• **ACTION ITEM**
Please copy out the court passage on summary judgment in full, word for word.

• **EXTRACT TO READ**
Hammer v. Lumberman's Mutual Casualty Co., 214, Conn. 573, 578, 573 A.2d 699 (1990; Connell v. Colwell, 214 Conn. 242, 246-47,571 A.2d 116 (1990). "A defendant's motion for summary judgment is properly granted if it raises at least one legally sufficient defense that would bar the plaintiff's claim and involves no triable issue of fact." Petrille v. Raybestos-Manhattan-Europe, Inc., 196 Conn. 529, 543, 494 A.2d 555 (1985).
The issue raised by the defendants' special defense revolves around the interpretation to be accorded the language of paragraphs 4, 6 and 17 of the contract. The defendants argue that no genuine issues of material fact are in dispute and the only legal issue involved pertains to the application of the liquidated damages clause contained in paragraph 17.

• **Extracted page text data**
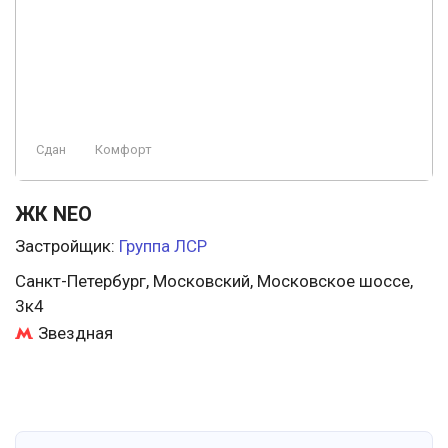
Сдан
Комфорт
ЖК NEO
Застройщик:
Группа ЛСР
Санкт-Петербург, Московский, Московское шоссе,
3к4
Звездная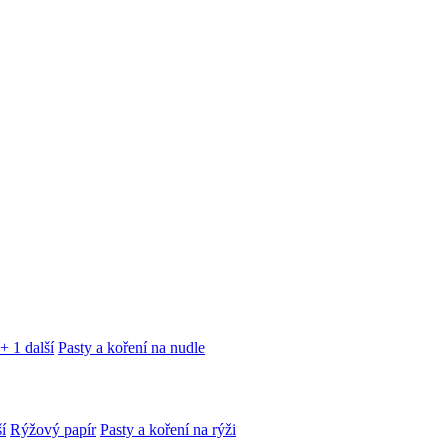
+ 1 další
Pasty a koření na nudle
í
Rýžový papír
Pasty a koření na rýži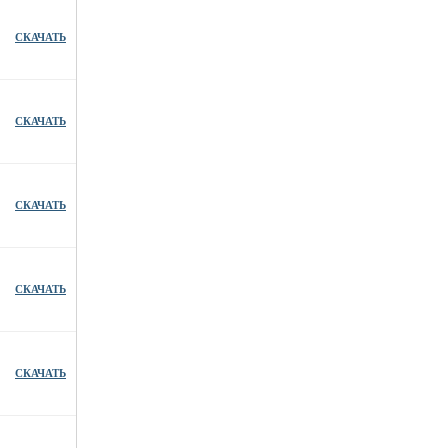
СКАЧАТЬ
СКАЧАТЬ
СКАЧАТЬ
СКАЧАТЬ
СКАЧАТЬ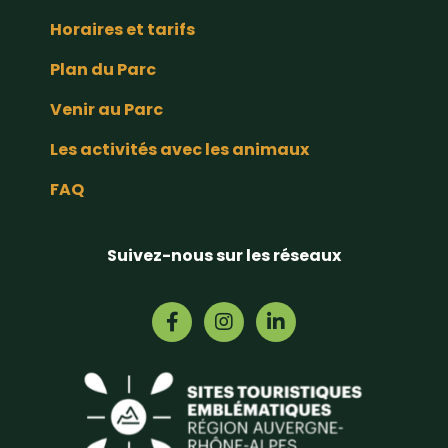
Horaires et tarifs
Plan du Parc
Venir au Parc
Les activités avec les animaux
FAQ
Suivez-nous sur les réseaux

• **TASK RESPONSE**
Hammer v. Lumberman's Mutual Casualty Co., 214, Conn. 573, 578, 573 A.2d 699 (1990; Connell v. Colwell, 214 Conn. 242, 246-47,571 A.2d 116 (1990). "A defendant's motion for summary judgment is properly granted if it raises at least one legally sufficient defense that would bar the plaintiff's claim and involves no triable issue of fact." Petrille v. Raybestos-Manhattan-Europe, Inc., 196 Conn. 529, 543, 494 A.2d 555 (1985).
The issue raised by the defendants' special defense revolves around the interpretation to be accorded the language of paragraphs 4, 6 and 17 of the contract. The defendants argue that no genuine issues of material fact are in dispute and the only legal issue involved pertains to the application of the liquidated damages clause contained in paragraph 17.